[Django]-Django: How do I override app-supplied urls in my project urlconf?

46👍

Apparently duplicate URLs are allowed in the urlconf, and the first match listed will have priority:

urlpatterns = patterns('',
  (r'^$', include('glue.urls')),
  (r'^foo/', include('foo.urls')),

  # This will override the same URL in bar's urlconf:
  (r'^bar/stuff/$', 'glue.views.new_bar_stuff', {'arg': 'yarrgh'}, 'bar_stuff'),

  (r'^bar/', include('bar.urls')),
)

4👍

It is not clear what you are asking, but as I understand it, your question is:

What’s the most elegant way to pass the alternate template to the view
in bar?

This has nothing to do with the url conf, which just maps URLs to methods.

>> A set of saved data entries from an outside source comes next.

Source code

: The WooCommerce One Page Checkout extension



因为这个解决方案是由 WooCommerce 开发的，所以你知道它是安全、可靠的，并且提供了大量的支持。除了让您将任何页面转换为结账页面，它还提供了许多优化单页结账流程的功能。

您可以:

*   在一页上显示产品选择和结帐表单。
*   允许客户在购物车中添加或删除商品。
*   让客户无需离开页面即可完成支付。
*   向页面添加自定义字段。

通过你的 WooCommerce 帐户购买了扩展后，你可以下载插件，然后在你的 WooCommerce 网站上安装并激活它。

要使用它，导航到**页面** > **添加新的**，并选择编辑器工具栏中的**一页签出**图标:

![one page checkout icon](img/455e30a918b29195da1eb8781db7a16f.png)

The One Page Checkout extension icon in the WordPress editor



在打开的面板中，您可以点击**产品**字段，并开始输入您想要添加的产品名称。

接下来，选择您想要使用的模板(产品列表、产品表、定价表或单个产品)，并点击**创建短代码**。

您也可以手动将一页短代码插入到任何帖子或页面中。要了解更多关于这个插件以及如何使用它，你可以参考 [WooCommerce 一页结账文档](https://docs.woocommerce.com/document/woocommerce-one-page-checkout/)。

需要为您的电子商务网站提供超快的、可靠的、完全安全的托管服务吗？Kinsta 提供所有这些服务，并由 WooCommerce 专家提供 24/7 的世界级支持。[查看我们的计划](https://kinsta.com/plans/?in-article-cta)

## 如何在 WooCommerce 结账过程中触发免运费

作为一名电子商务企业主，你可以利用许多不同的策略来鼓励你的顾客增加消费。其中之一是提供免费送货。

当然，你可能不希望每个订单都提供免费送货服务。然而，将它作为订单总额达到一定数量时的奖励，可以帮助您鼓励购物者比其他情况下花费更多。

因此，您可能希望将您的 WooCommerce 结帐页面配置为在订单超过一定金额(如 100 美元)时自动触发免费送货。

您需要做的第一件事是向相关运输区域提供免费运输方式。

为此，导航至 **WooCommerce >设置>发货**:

Templates in django are looked up from locations in TEMPLATE_DIRS in your settings.py, and most importantly django will stop looking once it finds a template.

If your TEMPLATE_DIRS is blank (as is the default), then django will look for templates in a templates directory inside any registered apps (apps listed in INSTALLED_APPS).

So, to pass an alternate template to any application, simply create a file with the same name (and directory structure) in a directory that is listed in TEMPLATE_DIRS. Django will search this first, and stop when it finds a match.

This is the same way you override default admin templates.

For your particular case, suppose you want to pass an alternate version of index.html to the app bar.

Create a directory override_templates somewhere in your project path.

Inside that create bar/templates/ directory, and add your customized index.html to this directory, so you have override_templates/bar/templates/index.html.

Add the full path to override_templates to TEMPLATE_DIRS in settings.py.

Now django will first search your custom directory for any templates requested, and will load your alternate index.html.